▶ **Set exercise**
Copy every line of the records below word for word, leaving out the picture lines.
Begin Records for the task
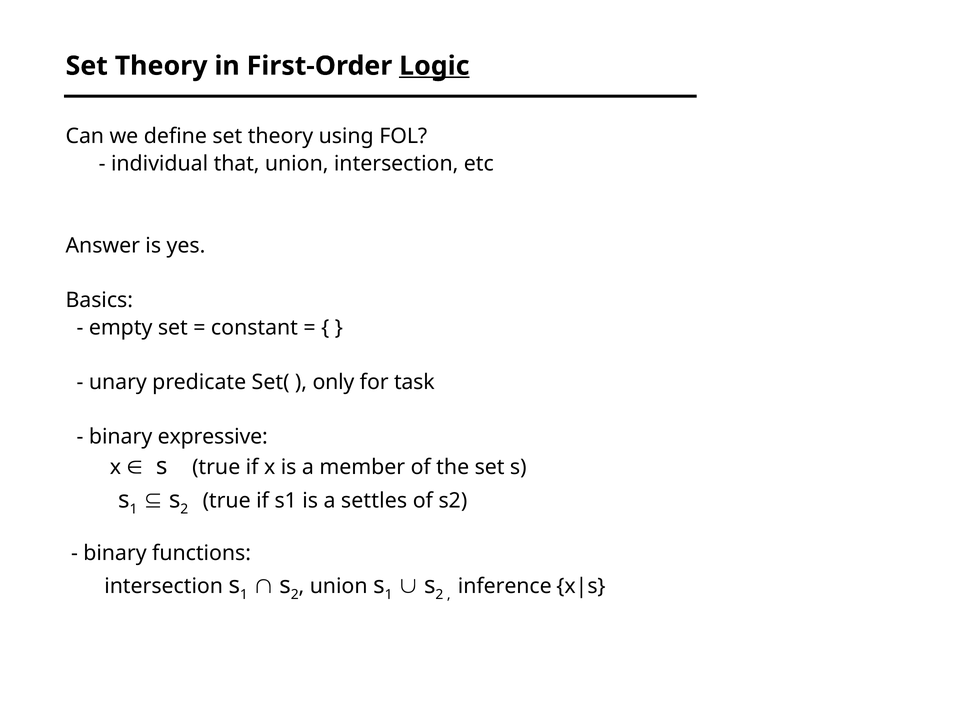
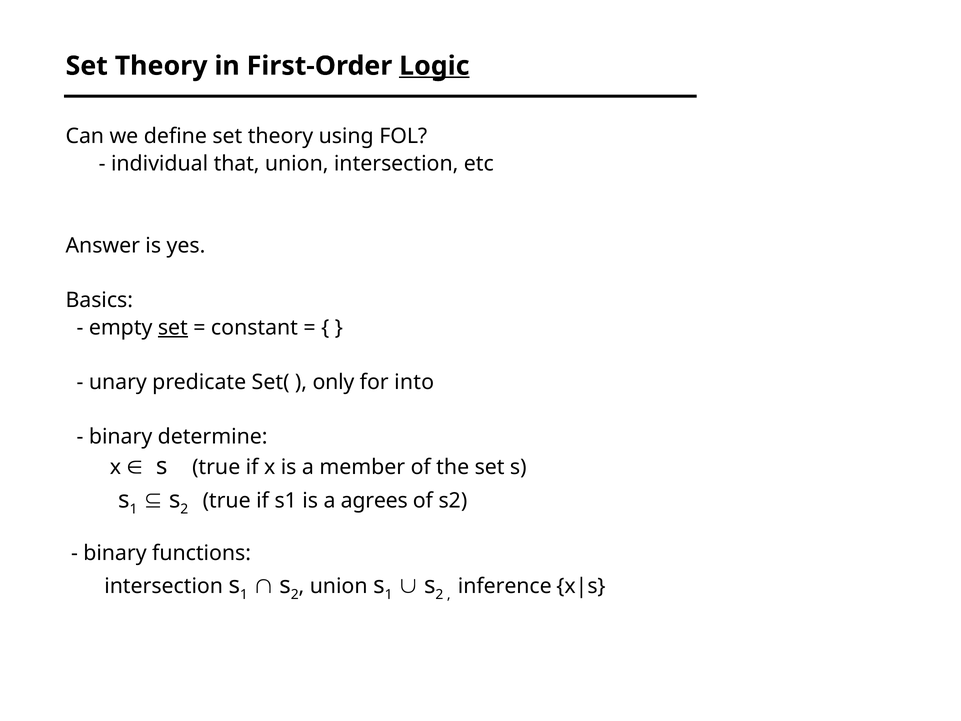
set at (173, 327) underline: none -> present
task: task -> into
expressive: expressive -> determine
settles: settles -> agrees
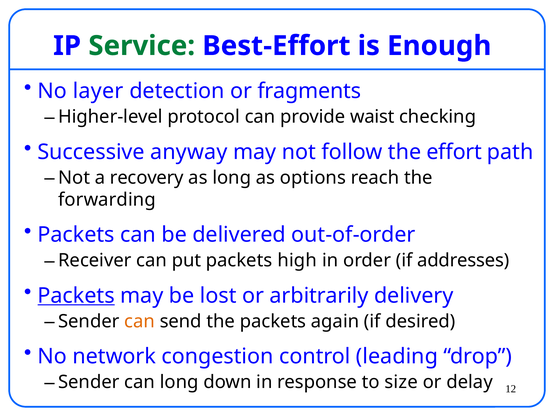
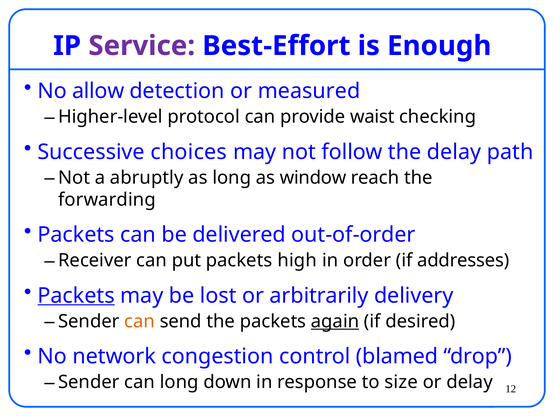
Service colour: green -> purple
layer: layer -> allow
fragments: fragments -> measured
anyway: anyway -> choices
the effort: effort -> delay
recovery: recovery -> abruptly
options: options -> window
again underline: none -> present
leading: leading -> blamed
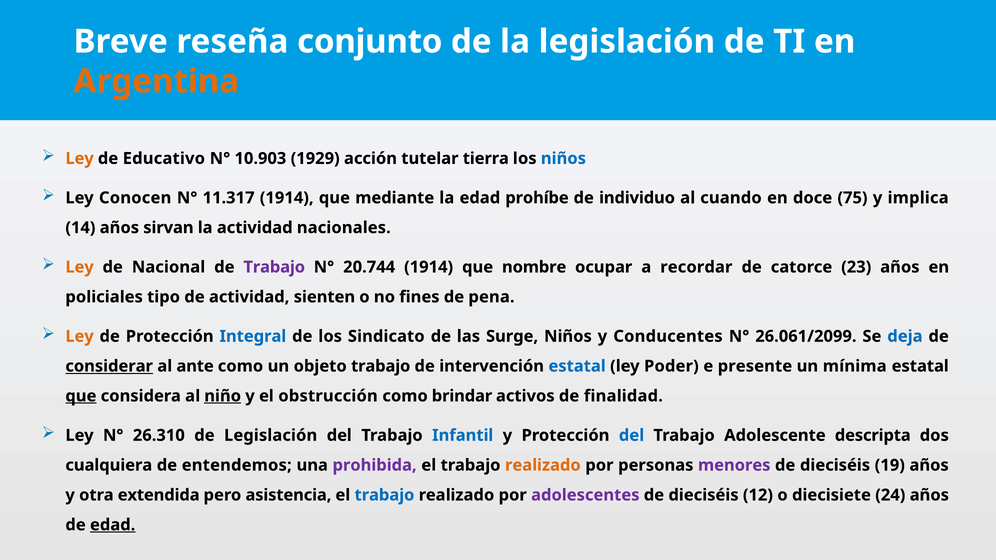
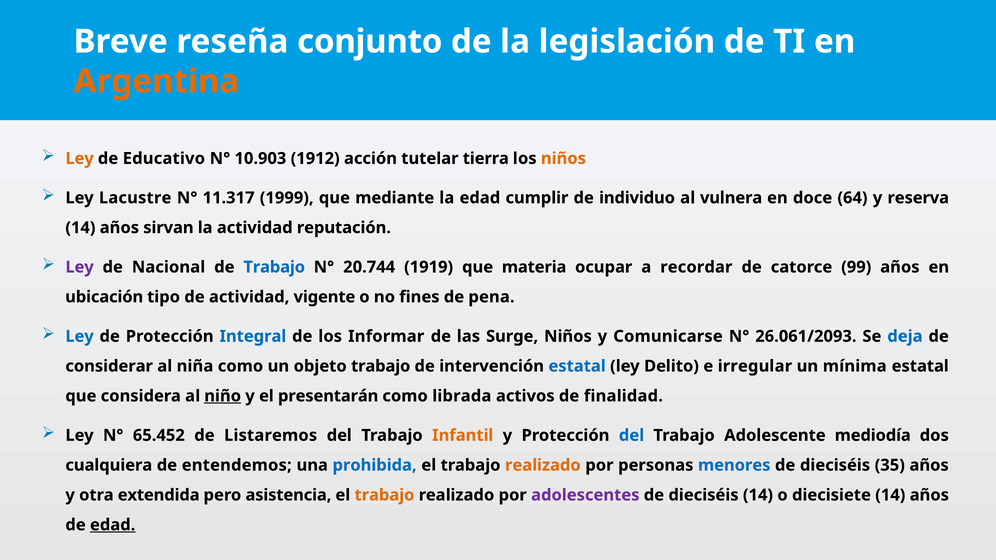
1929: 1929 -> 1912
niños at (563, 159) colour: blue -> orange
Conocen: Conocen -> Lacustre
11.317 1914: 1914 -> 1999
prohíbe: prohíbe -> cumplir
cuando: cuando -> vulnera
75: 75 -> 64
implica: implica -> reserva
nacionales: nacionales -> reputación
Ley at (80, 267) colour: orange -> purple
Trabajo at (274, 267) colour: purple -> blue
20.744 1914: 1914 -> 1919
nombre: nombre -> materia
23: 23 -> 99
policiales: policiales -> ubicación
sienten: sienten -> vigente
Ley at (80, 336) colour: orange -> blue
Sindicato: Sindicato -> Informar
Conducentes: Conducentes -> Comunicarse
26.061/2099: 26.061/2099 -> 26.061/2093
considerar underline: present -> none
ante: ante -> niña
Poder: Poder -> Delito
presente: presente -> irregular
que at (81, 396) underline: present -> none
obstrucción: obstrucción -> presentarán
brindar: brindar -> librada
26.310: 26.310 -> 65.452
de Legislación: Legislación -> Listaremos
Infantil colour: blue -> orange
descripta: descripta -> mediodía
prohibida colour: purple -> blue
menores colour: purple -> blue
19: 19 -> 35
trabajo at (384, 495) colour: blue -> orange
dieciséis 12: 12 -> 14
diecisiete 24: 24 -> 14
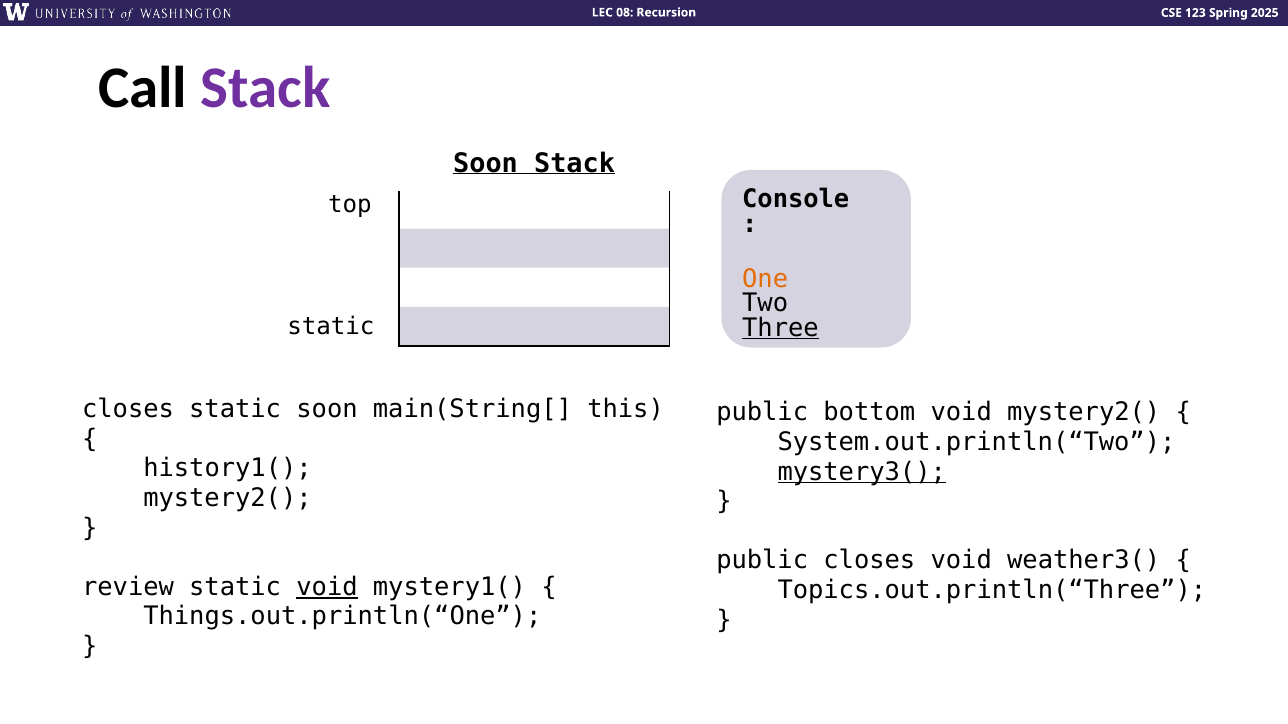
End Records for the task
▶ **Exercise answer**
set at (173, 327) underline: none -> present
task: task -> into
expressive: expressive -> determine
settles: settles -> agrees
Service colour: green -> purple
layer: layer -> allow
fragments: fragments -> measured
anyway: anyway -> choices
the effort: effort -> delay
recovery: recovery -> abruptly
options: options -> window
again underline: none -> present
leading: leading -> blamed
1929: 1929 -> 1912
niños at (563, 159) colour: blue -> orange
Conocen: Conocen -> Lacustre
11.317 1914: 1914 -> 1999
prohíbe: prohíbe -> cumplir
cuando: cuando -> vulnera
75: 75 -> 64
implica: implica -> reserva
nacionales: nacionales -> reputación
Ley at (80, 267) colour: orange -> purple
Trabajo at (274, 267) colour: purple -> blue
20.744 1914: 1914 -> 1919
nombre: nombre -> materia
23: 23 -> 99
policiales: policiales -> ubicación
sienten: sienten -> vigente
Ley at (80, 336) colour: orange -> blue
Sindicato: Sindicato -> Informar
Conducentes: Conducentes -> Comunicarse
26.061/2099: 26.061/2099 -> 26.061/2093
considerar underline: present -> none
ante: ante -> niña
Poder: Poder -> Delito
presente: presente -> irregular
que at (81, 396) underline: present -> none
obstrucción: obstrucción -> presentarán
brindar: brindar -> librada
26.310: 26.310 -> 65.452
de Legislación: Legislación -> Listaremos
Infantil colour: blue -> orange
descripta: descripta -> mediodía
prohibida colour: purple -> blue
menores colour: purple -> blue
19: 19 -> 35
trabajo at (384, 495) colour: blue -> orange
dieciséis 12: 12 -> 14
diecisiete 24: 24 -> 14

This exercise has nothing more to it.